*** Data for this exercise ***

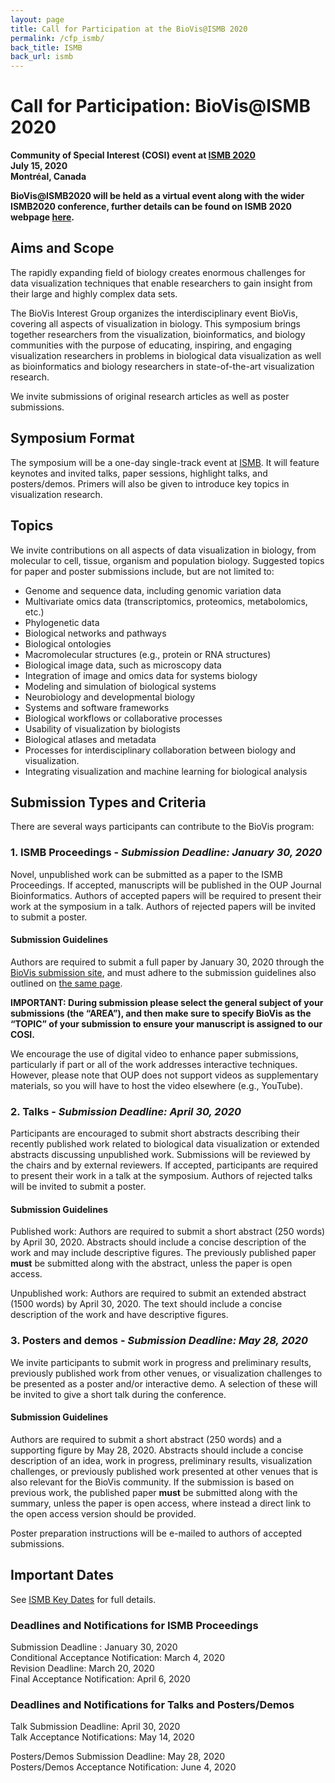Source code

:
 ```yaml
---
layout: page
title: Call for Participation at the BioVis@ISMB 2020
permalink: /cfp_ismb/
back_title: ISMB
back_url: ismb
---
```


# Call for Participation: BioVis@ISMB 2020
**Community of Special Interest (COSI) event at [ISMB 2020](https://www.iscb.org/ismb2020https://www.iscb.org/ismb2020)**  
**July 15, 2020**  
**Montréal, Canada**

**BioVis@ISMB2020 will be held as a virtual event along with the wider ISMB2020 conference, further details can be found on ISMB 2020 webpage [here](https://www.iscb.org/ismb2020).**


## Aims and Scope

The rapidly expanding field of biology creates enormous challenges for data visualization techniques that enable researchers to gain insight from their large and highly complex data sets.

The BioVis Interest Group organizes the interdisciplinary event BioVis, covering all aspects of visualization in biology. This symposium brings together researchers from the visualization, bioinformatics, and biology communities with the purpose of educating, inspiring, and engaging visualization researchers in problems in biological data visualization as well as bioinformatics and biology researchers in state-of-the-art visualization research.

We invite submissions of original research articles as well as poster submissions.

## Symposium Format

The symposium will be a one-day single-track event at [ISMB](https://www.iscb.org/ismb2020). It will feature keynotes and invited talks, paper sessions, highlight talks, and posters/demos. Primers will also be given to introduce key topics in visualization research.  

## Topics

We invite contributions on all aspects of data visualization in biology, from molecular to cell, tissue, organism and population biology. Suggested topics for paper and poster submissions include, but are not limited to:

 * Genome and sequence data, including genomic variation data
 * Multivariate omics data (transcriptomics, proteomics, metabolomics, etc.)
 * Phylogenetic data
 * Biological networks and pathways
 * Biological ontologies
 * Macromolecular structures (e.g., protein or RNA structures)
 * Biological image data, such as microscopy data
 * Integration of image and omics data for systems biology
 * Modeling and simulation of biological systems
 * Neurobiology and developmental biology
 * Systems and software frameworks
 * Biological workflows or collaborative processes
 * Usability of visualization by biologists
 * Biological atlases and metadata
 * Processes for interdisciplinary collaboration between biology and visualization.
 * Integrating visualization and machine learning for biological analysis

## Submission Types and Criteria

There are several ways participants can contribute to the BioVis program:

### 1. ISMB Proceedings - *Submission Deadline: January 30, 2020*

Novel, unpublished work can be submitted as a paper to the ISMB Proceedings. If accepted, manuscripts will be published in the OUP Journal Bioinformatics. Authors of accepted papers will be required to present their work at the symposium in a talk. Authors of rejected papers will be invited to submit a poster. 

#### Submission Guidelines

Authors are required to submit a full paper by January 30, 2020 through the [BioVis submission site](https://www.iscb.org/ismb2020-submit/proceedings), and must adhere to the submission guidelines also outlined on [the same page](https://www.iscb.org/ismb2020-submit/proceedings).

**IMPORTANT: During submission please select the general subject of your submissions (the “AREA”), and then make sure to specify BioVis as the “TOPIC” of your submission to ensure your manuscript is assigned to our COSI.**

We encourage the use of digital video to enhance paper submissions, particularly if part or all of the work addresses interactive techniques. However, please note that OUP does not support videos as supplementary materials, so you will have to host the video elsewhere (e.g., YouTube).

### 2. Talks - *Submission Deadline: April 30, 2020*

Participants are encouraged to submit short abstracts describing their recently published work related to biological data visualization or extended abstracts discussing unpublished work.  Submissions will be reviewed by the chairs and by external reviewers. If accepted, participants are required to present their work in a talk at the symposium. Authors of rejected talks will be invited to submit a poster.

#### Submission Guidelines

Published work: Authors are required to submit a short abstract (250 words) by April 30, 2020. Abstracts should include a concise description of the work and may include descriptive figures. The previously published paper **must** be submitted along with the abstract, unless the paper is open access.

Unpublished work: Authors are required to submit an extended abstract (1500 words) by April 30, 2020.  The text should include a concise description of the work and have descriptive figures. 

### 3. Posters and demos - *Submission Deadline: May 28, 2020*

We invite participants to submit work in progress and preliminary results, previously published work from other venues, or visualization challenges to be presented as a poster and/or interactive demo. A selection of these will be invited to give a short talk during the conference.

#### Submission Guidelines

Authors are required to submit a short abstract (250 words) and a supporting figure by May 28, 2020.  Abstracts should include a concise description of an idea, work in progress, preliminary results, visualization challenges, or previously published work presented at other venues that is also relevant for the BioVis community. If the submission is based on previous work, the published paper **must** be submitted along with the summary, unless the paper is open access, where instead a direct link to the open access version should be provided.

Poster preparation instructions will be e-mailed to authors of accepted submissions.


## Important Dates

See [ISMB Key Dates](http://www.iscb.org/ismb2020-keydates) for full details.

### Deadlines and Notifications for ISMB Proceedings

Submission Deadline : January 30, 2020  
Conditional Acceptance Notification: March 4, 2020  
Revision Deadline: March 20, 2020  
Final Acceptance Notification: April 6, 2020  

### Deadlines and Notifications for Talks and Posters/Demos

Talk Submission Deadline: April 30, 2020 <br/>
Talk Acceptance Notifications: May 14, 2020 <br/>

Posters/Demos Submission Deadline: May 28, 2020 <br/>
Posters/Demos Acceptance Notification: June 4, 2020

***

**Problem requirements:**
Copy out the range of lines above starting at the line with "We invite submissions" and ending at the line with "Novel, unpublished work", exactly and including both.

**Response to this task:**
We invite submissions of original research articles as well as poster submissions.

## Symposium Format

The symposium will be a one-day single-track event at [ISMB](https://www.iscb.org/ismb2020). It will feature keynotes and invited talks, paper sessions, highlight talks, and posters/demos. Primers will also be given to introduce key topics in visualization research.  

## Topics

We invite contributions on all aspects of data visualization in biology, from molecular to cell, tissue, organism and population biology. Suggested topics for paper and poster submissions include, but are not limited to:

 * Genome and sequence data, including genomic variation data
 * Multivariate omics data (transcriptomics, proteomics, metabolomics, etc.)
 * Phylogenetic data
 * Biological networks and pathways
 * Biological ontologies
 * Macromolecular structures (e.g., protein or RNA structures)
 * Biological image data, such as microscopy data
 * Integration of image and omics data for systems biology
 * Modeling and simulation of biological systems
 * Neurobiology and developmental biology
 * Systems and software frameworks
 * Biological workflows or collaborative processes
 * Usability of visualization by biologists
 * Biological atlases and metadata
 * Processes for interdisciplinary collaboration between biology and visualization.
 * Integrating visualization and machine learning for biological analysis

## Submission Types and Criteria

There are several ways participants can contribute to the BioVis program:

### 1. ISMB Proceedings - *Submission Deadline: January 30, 2020*

Novel, unpublished work can be submitted as a paper to the ISMB Proceedings. If accepted, manuscripts will be published in the OUP Journal Bioinformatics. Authors of accepted papers will be required to present their work at the symposium in a talk. Authors of rejected papers will be invited to submit a poster. 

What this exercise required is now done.